BRIEF 1: Copy the part of the thesis abstract below from "A Study of the" to "Paul (Emory University)", word for word.
BRIEF 2:
Using the thesis abstract below, decide whether each statement agrees with it. Answer yes or no for each, quoting the words that settle it.
(a) The three novels cover most of the Victorian era.
(b) Married women in the Victorian era could file for divorce.
(c) Middlemarch was published in 1895.
BRIEF 3:
Answer these questions from the thesis abstract below.
(a) Who was the thesis adviser?
(b) How many pages long is the thesis?
(c) How were unmarried women regarded?

Segment Start: SELECTED TEXT

A Study of the Varying Perspectives of Marriage in Jane Eyre, Middlemarch, and Jude the Obscure
Covo, Dana Lauren (2013)
Honors Thesis (129 pages)
Thesis Adviser: Kelleher, Paul (Emory University)
In my thesis I explore the different perspectives of marriage in Jane Eyre (1847), Middlemarch (1871-72), and Jude the Obscure (1895). I chose these novels because I wanted to examine changing attitudes over the course of a time period; the three novels span the majority of the Victorian era. In addition, each novel has a leading female character with a strong and vibrant personality. The diverse personalities of the women highlight their different ideas, perspectives, and feelings in regard to marriage. For most of the Victorian era, marriage was considered very restrictive and limiting for women, especially in terms of their legal status. They had to give up all their property upon marriage and anything earned during the marriage also became their husband's. They could not sue or file for divorce. They were essentially an entity of their husbands. However, despite these limitations women still yearned to get married as unmarried women were considered spinsters and social outcasts. Marriage offered women the chance to be a wife and a mother. These were respected and important positions of the time and gave women the responsibilities that came with running a household and raising children. Despite the legal restrictions associated with marriage for women, Jane Eyre, Middlemarch and Jude the Obscure present marriage as an arrangement more than a legal union; the novels explore and bring to life the emotional, psychological, and physical parts of marriage that make it so sacred and coveted. Jane Eyre's, Dorothea Brooke's and Sue Bridehead's experiences with marriage both support and deny the idea of marriage as a means of defeat to the individuality and independence of a woman. However, while these women are able to make strides in terms of their independence, all of their actions are within the confines of a patriarchal society. These women ultimately rely on men to attain happiness, social status, and social acceptance.

Segment End: SELECTED TEXT
Segment Start: DATA EXTRACTS

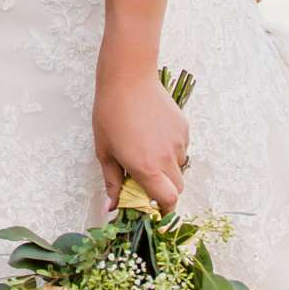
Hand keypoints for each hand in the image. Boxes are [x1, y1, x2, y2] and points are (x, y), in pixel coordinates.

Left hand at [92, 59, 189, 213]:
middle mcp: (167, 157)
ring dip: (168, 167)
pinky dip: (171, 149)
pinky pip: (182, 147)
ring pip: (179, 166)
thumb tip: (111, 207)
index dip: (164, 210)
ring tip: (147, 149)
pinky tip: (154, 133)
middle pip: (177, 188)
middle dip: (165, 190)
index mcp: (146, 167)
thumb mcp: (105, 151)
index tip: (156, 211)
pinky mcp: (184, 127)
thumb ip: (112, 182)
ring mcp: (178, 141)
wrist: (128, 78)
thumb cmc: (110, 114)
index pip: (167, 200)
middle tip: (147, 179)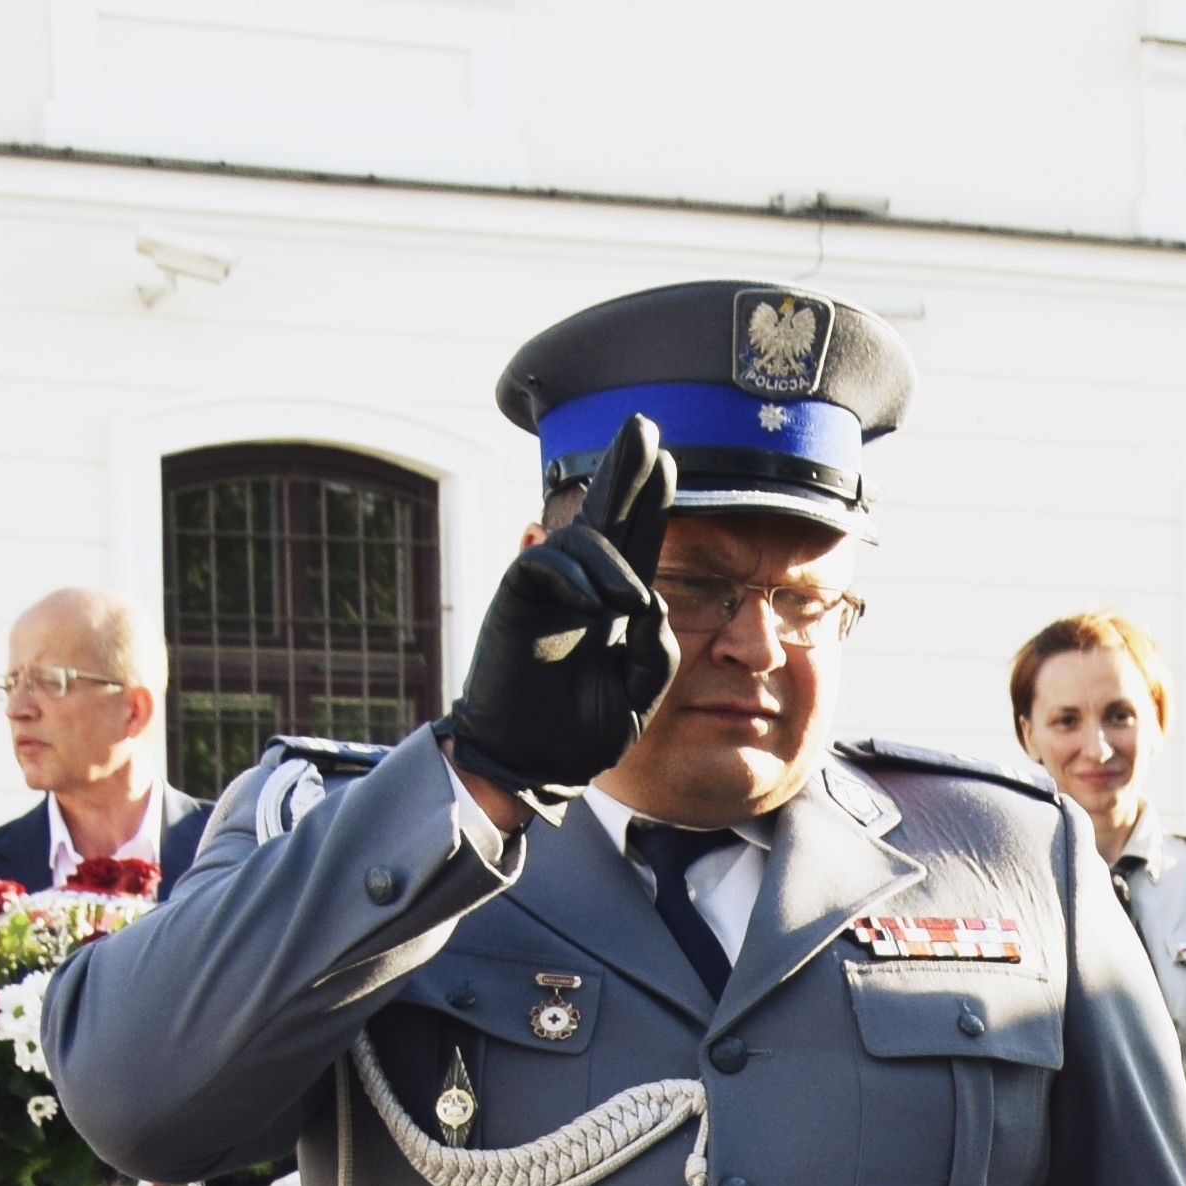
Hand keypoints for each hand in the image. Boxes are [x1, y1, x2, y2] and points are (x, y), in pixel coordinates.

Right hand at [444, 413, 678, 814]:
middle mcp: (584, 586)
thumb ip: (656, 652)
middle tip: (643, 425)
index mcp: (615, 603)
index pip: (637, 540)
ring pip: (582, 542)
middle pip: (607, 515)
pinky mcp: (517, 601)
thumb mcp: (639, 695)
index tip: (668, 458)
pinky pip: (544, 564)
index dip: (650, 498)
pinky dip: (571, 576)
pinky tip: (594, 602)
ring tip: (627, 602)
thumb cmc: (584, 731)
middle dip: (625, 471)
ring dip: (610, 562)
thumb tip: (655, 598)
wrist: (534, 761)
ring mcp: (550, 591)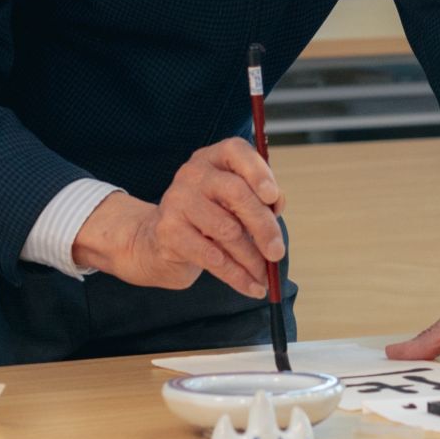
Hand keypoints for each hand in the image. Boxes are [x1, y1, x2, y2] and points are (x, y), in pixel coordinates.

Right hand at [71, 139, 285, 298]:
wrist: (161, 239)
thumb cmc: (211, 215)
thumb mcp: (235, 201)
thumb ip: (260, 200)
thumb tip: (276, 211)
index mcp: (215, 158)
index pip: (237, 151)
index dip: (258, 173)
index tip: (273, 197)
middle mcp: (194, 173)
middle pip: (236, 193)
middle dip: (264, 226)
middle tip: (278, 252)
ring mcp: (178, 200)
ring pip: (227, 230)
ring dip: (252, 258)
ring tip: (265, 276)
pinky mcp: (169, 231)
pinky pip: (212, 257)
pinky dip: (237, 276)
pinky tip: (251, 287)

Segment End: DATA EXTRACTS

FINAL ANSWER 1:
A Study of the Varying Perspectives of Marriage in Jane Eyre, Middlemarch, and Jude the Obscure
Covo, Dana Lauren (2013)
Honors Thesis (129 pages)
Thesis Adviser: Kelleher, Paul (Emory University)

FINAL ANSWER 2:
(a) Yes: "the three novels span the majority of the Victorian era"
(b) No: "They could not sue or file for divorce."
(c) No: "Middlemarch (1871-72)"

FINAL ANSWER 3:
(a) Paul Kelleher of Emory University
(b) 129 pages
(c) As spinsters and social outcasts